Why this matters in e-commerce
In a general chatbot a hallucination is annoying. In an AI shopping assistant it hits the business
directly:
- A shopper learns a specification that does not exist, buys, is disappointed → a return plus lost
trust - The assistant states a wrong price confidently → a conflict at checkout
- The bot invents compatibility, say a charger for a laptop → an incompatible order is placed
Causes and mechanics
An LLM does not know facts in the ordinary sense — it holds patterns from a training corpus. When
generating, it follows the most likely continuation rather than a verified fact.

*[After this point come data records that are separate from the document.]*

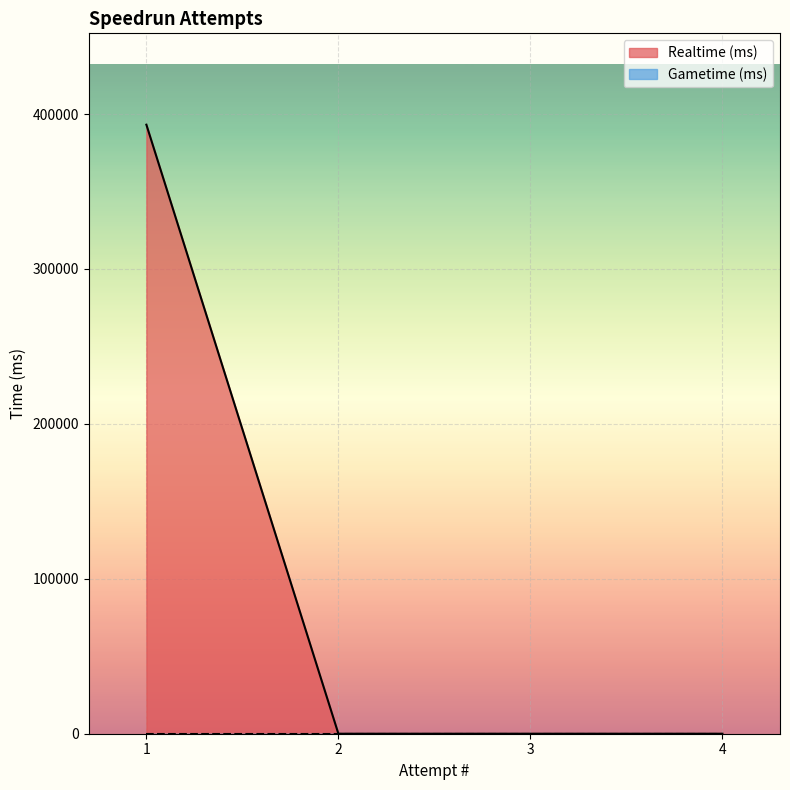

What is the difference between the maximum and minimum values?

393125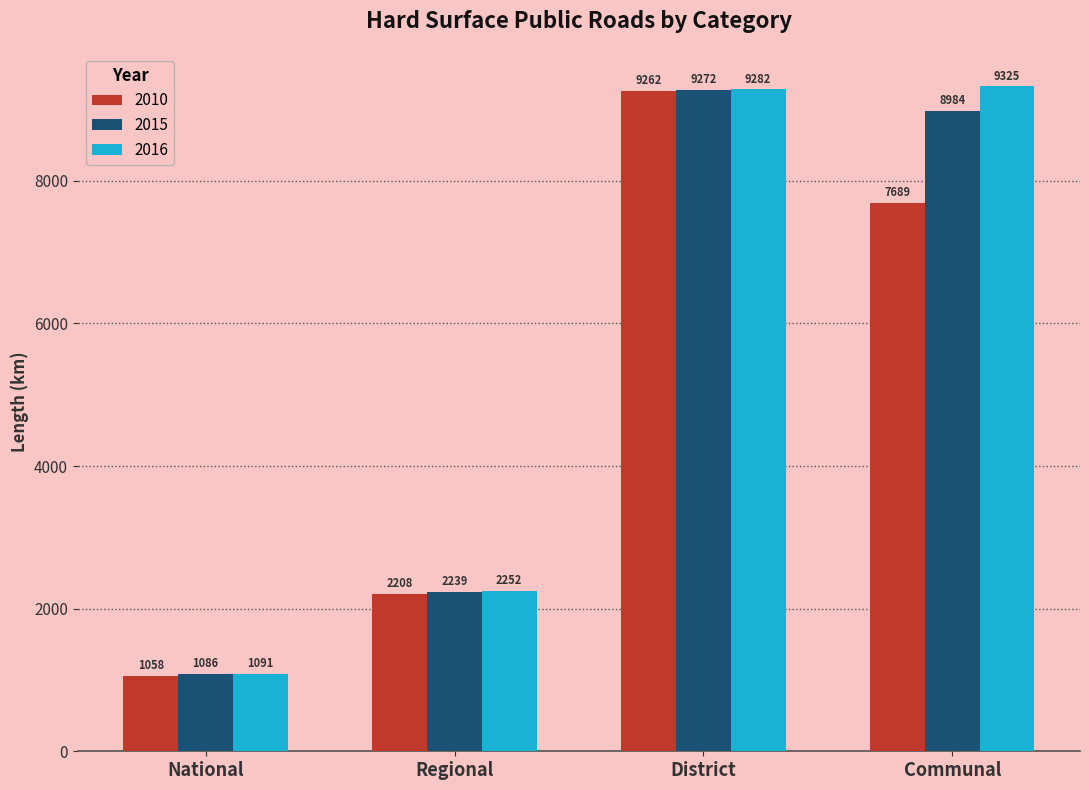

List the labels in order of 2016 value, largest first.

Communal, District, Regional, National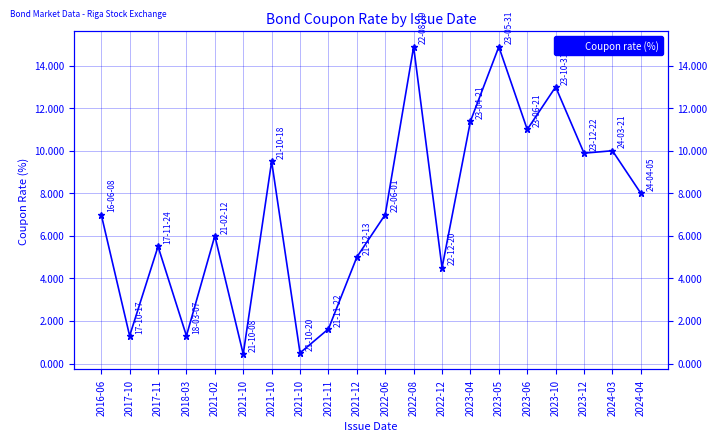

Reading left to right, extract all data points from this chart.

2016-06=7.0	2017-10=1.3	2017-11=5.5	2018-03=1.3	2021-02=6.0	2021-10=0.4	2021-10=9.5	2021-10=0.5	2021-11=1.6	2021-12=5.0	2022-06=7.0	2022-08=14.9	2022-12=4.5	2023-04=11.4	2023-05=14.9	2023-06=11.0	2023-10=13.0	2023-12=9.9	2024-03=10.0	2024-04=8.0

Hallucinations cluster around three situations:
- Questions about very specific, rare or recent data (a new SKU, a niche product)

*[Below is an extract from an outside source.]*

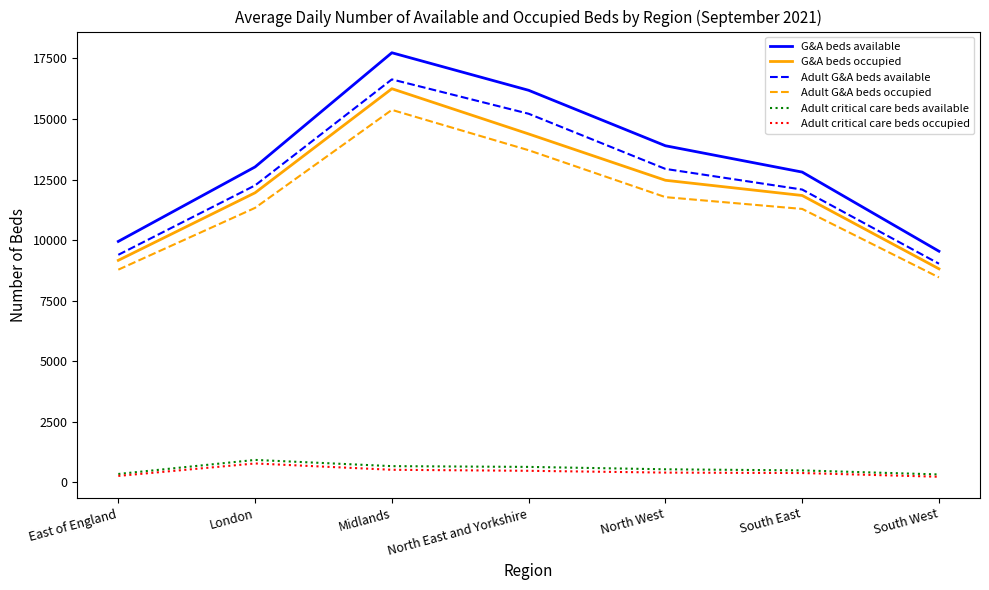

What is the average value of the G&A beds occupied series?

12128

- Requests for numeric facts (prices, specifications, dimensions)
- Conflicts between several sources in the training data
Mitigations
RAG
The most effective approach for e-commerce. Before generating, the system retrieves relevant
documents from a vector database — catalogue, FAQ, category descriptions — and adds them to the
context. The model answers from those documents rather than from memory.
Prompt engineering
System prompt instructions reduce the rate: answer only from the provided catalogue; if the
information is absent, say so rather than inventing it.
Output verification
Post-processing: a separate model or deterministic logic checks that the SKUs and prices in the
answer really exist in the catalogue. References that do not resolve are removed or replaced.
Important: RAG does not eliminate hallucination entirely — when the context lacks the needed
information the model can still fill the gap. A correct architecture handles the not found case
explicitly and says so to the shopper.